When the United Nations (UN) proclaimed 2021-2030 to be the Second Decade of Action for Road Safety, it set the daunting goal of preventing at least 50 percent of road traffic deaths and injuries worldwide by 2030.  

It had set the same goal to halve fatalities and injuries for the first Decade of Action for Road Safety from 2011-2020. However, by the end of those 10 years, the number of traffic-related fatalities and serious injuries had not decreased—in fact, as the decade closed, the numbers were again on the rise.  

Yet, for nearly four decades, since the 1970s, the rates of traffic crash deaths and injuries had been in steady decline. That decline can be attributed to various factors: new safety features in motor vehicles, laws mandating seatbelt and helmet use, public campaigns about the dangers of impaired driving, and enforcement of speed limits. For the most part, these initiatives relied on individual road users to behave safely by adhering to rules. 

As rates levelled off in the late 2000s, it became apparent that different means of improving traffic safety were needed. The new approaches that have emerged, which include the Safe System Approach and Complete Streets, recognize that road transport is a complex system that is evolving. Reducingand ultimately eliminatingtraffic-related fatalities and injuries requires multidisciplinary collaboration, with transportation and traffic professionals playing an instrumental role in these efforts. 

 The Safe System Approach and Vision Zero 

When the UN declared the Second Decade of Action for Road Safety, it embraced the Safe System Approach, a relatively new concept that shifts a major share of the responsibility for safety from road users to those who oversee and design the road transport system. With the Safe System approach, responsibility is shared, meaning that a variety of professionals, from planners, designers, and engineers to policy makers, vehicle manufacturers, and public health professionals, all have a part in creating roadway environments that are safer for all users.  

The Safe System approach has several other features that differentiate it from past initiatives. For example, key to the Safe System is that it places safety at its core. This is a significant shift because historically, road systems were planned and designed with efficiency in mind, with the goal of moving motor vehicles as quickly and smoothly as possible; safety was a secondary consideration.  The Safe System approach advocates that safety should not be compromised for the sake of other factors such as cost or faster transport times.
▬▬▬▬▬▬▬▬▬▬
■ **What the exercise asks**: Please write out the stretch of the road safety text from "It had set the" through "adhering to rules.".

■ **Data excerpt**:
▬▬▬▬▬▬▬▬▬▬
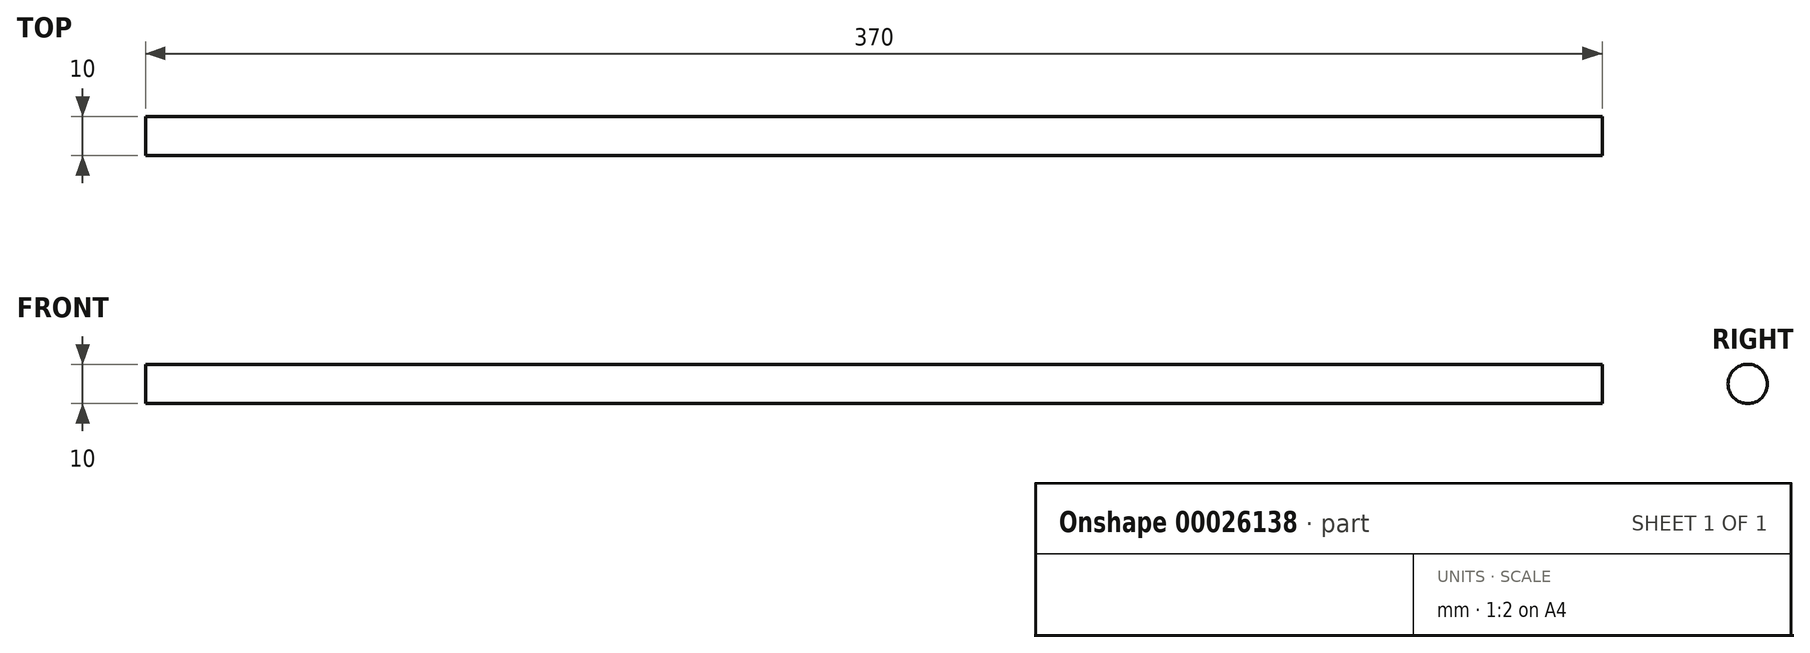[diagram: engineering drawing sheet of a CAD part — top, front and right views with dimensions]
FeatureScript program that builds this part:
▬▬▬▬▬▬▬▬▬▬
■ **Correct answer**:
It had set the same goal to halve fatalities and injuries for the first Decade of Action for Road Safety from 2011-2020. However, by the end of those 10 years, the number of traffic-related fatalities and serious injuries had not decreased—in fact, as the decade closed, the numbers were again on the rise.  

Yet, for nearly four decades, since the 1970s, the rates of traffic crash deaths and injuries had been in steady decline. That decline can be attributed to various factors: new safety features in motor vehicles, laws mandating seatbelt and helmet use, public campaigns about the dangers of impaired driving, and enforcement of speed limits. For the most part, these initiatives relied on individual road users to behave safely by adhering to rules.